Hugh Brechin Wrote:For the Swingometer, surely you'd be wanting to allow swings from winning positions as well as balanced ones. There's nothing quite as funny as a +5 to a -6 in one move.

Good point, well made. The prize could be a lanterne rouge and an appearance in one of Geoff's articles.
Quote:How about most unambitious player? I have more of a shot at that

There are a few Ayrshire players would compete for that prize, especially after a few pints. Tongue

Angus McDonald

Very sharp and clever!

No! Not you Mike :U
Quote:Drunken hopalong
Is this another Ayrshire training technique for juniors? I feel an (AGM) motion coming on...
Quote:The prize could be a lanterne rouge

Does Hugh get to keep it after he wins it 3x in a row?
Big Grin
Noughts and Crosses

As pointed out in a link Heather posted a little while ago there is little point teaching chess to juniors not yet mature enough to understand noughts and crosses.

School chess clubs should still start them young. Playing noughts and crosses on a 3 by three board which when mastered will teach them them about the value of the centre and forced draws but not yet introduce zugzwang.

Pupils then progress to a 5 x 5 board and finally onto an 8 by 8 board - still playing noughts and crosses

Then they move onto chess but carry forward a new rule that if a player can make a move that results in all squares on file being occupied with pieces He wins.

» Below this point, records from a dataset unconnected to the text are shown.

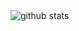 <!--
**wakaka6/wakaka6** is a ✨ _special_ ✨ repository because its `README.md` (this file) appears on your GitHub profile.

Here are some ideas to get you started:

- 🔭 I’m currently working on ...
- 🌱 I’m currently learning ...
- 👯 I’m looking to collaborate on ...
- 🤔 I’m looking for help with ...
- 💬 Ask me about ...
- 📫 How to reach me: ...
- 😄 Pronouns: ...
- ⚡ Fun fact: ...
-->

<!-- ![wakaka6's GitHub stats](https://github-readme-stats.vercel.app/api?username=wakaka6&show_icons=true&theme=dracula) -->
<picture decoding="async" loading="lazy">
  <source media="(prefers-color-scheme: light)" srcset="https://raw.githubusercontent.com/wakaka6/wakaka6/output/github-stats.png">
  <source media="(prefers-color-scheme: dark)" srcset="https://raw.githubusercontent.com/wakaka6/wakaka6/output/github-stats-dark.png">
  <img alt="github stats" src="https://pixel-profile-five.vercel.app/api/github-stats?username=wakaka6&theme=crt">
</picture>

<!-- [![Top Langs](https://github-readme-stats.vercel.app/api/top-langs/?username=wakaka6&layout=compact&hide=javascript,html,vim%20script,vim,shell,Vim%20Snippet,css&theme=dracula)](https://github.com/anuraghazra/github-readme-stats) -->
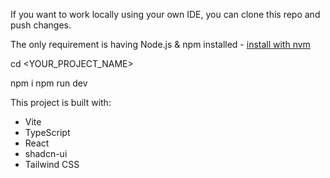 
If you want to work locally using your own IDE, you can clone this repo and push changes.

The only requirement is having Node.js & npm installed - [install with nvm](https://github.com/nvm-sh/nvm#installing-and-updating)


cd <YOUR_PROJECT_NAME>


npm i
npm run dev

This project is built with:

- Vite
- TypeScript
- React
- shadcn-ui
- Tailwind CSS


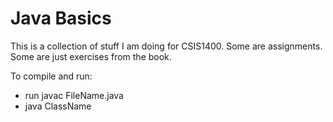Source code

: <h1>Java Basics</h1>

<p>This is a collection of stuff I am doing for CSIS1400. Some are assignments. Some are just exercises from the book.</p>

<p>To compile and run:</p>
<ul>
  <li>run javac FileName.java</li>
  <li>java ClassName</li>
 </ul>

That will curtail Italian game opening which can only be a good thing. And when they move on to play as adults and play under the standard chess rules and discover the opening move 1 d4 then there will be a natural aversion to 1d4 d5 2 Nf3 Nf6 3 Bf4 because 3... Bf5 used to win instantly for black.
I think that connect 4 would be a good follow-up after mastering noughts and crosses. Simple rules, looking at what the opponent can do, looking ahead, zugzwang, etc. But complicated enough that it was only fully solved in 1988.

I might try a bit of "cross training" with other games in chess clubs next term to see how it goes.